The truth of the matter is that no service provider has every type of laser or motion system in-house. What for one is a specialized job might not be the same for another. When you send out a RFQ to several vendors and most of them respond, then you can be sure it is basically a simple project or it is a large enough project for providers to spend their resources to recoup their costs.

Executing Micromachining projects that are not run-of-the-mill type is difficult. Many companies turn down some of these projects, the rationale being that it is technically unfeasible or too expensive. Being unprofitable and few and far in between, they rightfully choose not to make it part of their core activities.

The knowledge base needed to execute many of these projects exists in disparate fields in the public domain, which has to be collated and used in an intelligent manner. If only the volumes justified the investment, more companies would be willing to give it a try.

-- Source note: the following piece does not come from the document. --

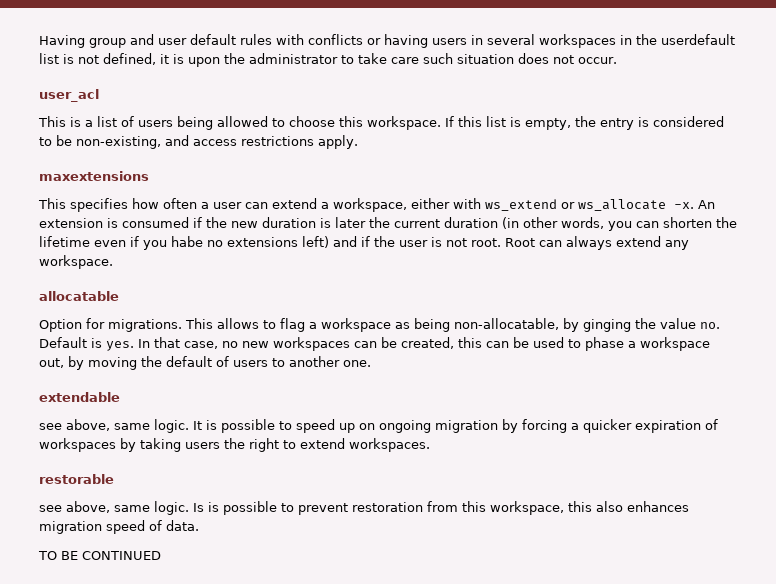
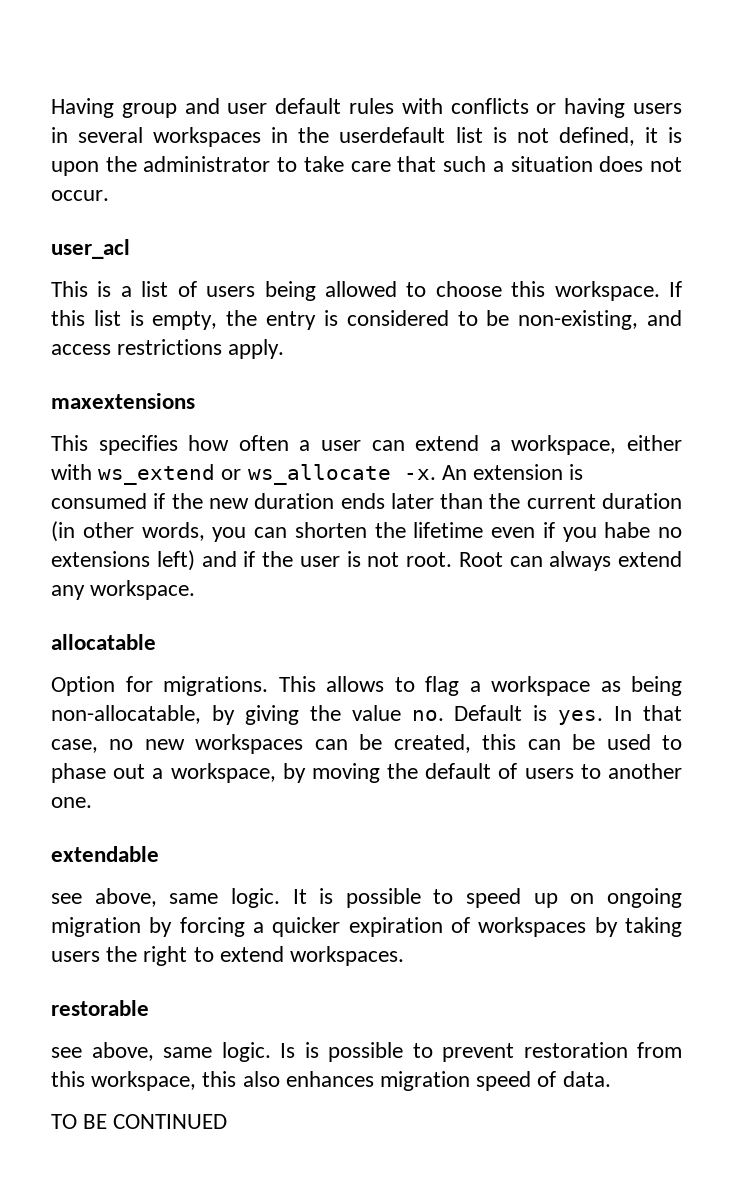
[423,53,453,64] such -> [397,156,504,172] that such a
[320,217,366,228] is later -> [340,493,484,509] ends later than
[583,319,631,332] ginging -> [244,705,299,725] giving
[628,337,710,351] [39,358,64,368] a workspace out, -> [113,763,276,783] out a workspace,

Some Specialized Micromachining Projects

  • True 3-D, true monolithic microparts without micro-joining
  • Ultra small holes (micron and sub-micron) at high speeds.
  • Motion calibration for precision Micromachining over large areas, done to traceable standards. Price becomes exponentially higher as you approach a +-1 micron error.
  1. Thaier
    May 29th, 2009 at 23:02 | #1

    Hi
    I am searchining for a laser micromachining project that must be executed only by employing an indusrial robot arm ( by addapting the laser head on the robot arm)

  2. admin
    June 1st, 2009 at 09:31 | #2

    “I am searchining for a laser micromachining project that must be executed only by employing an indusrial robot arm ( by addapting the laser head on the robot arm)”

    I am not sure I understand:
    1)Are you looking for a project for which you already have a Robot Arm mounted laser system?
    2)Or do you already have a project and are you looking for a solution to your need where the laser head is mounted on the Robot?

    Is it a micromachining application? Or an industrial welding/cutting (Automobile type) application?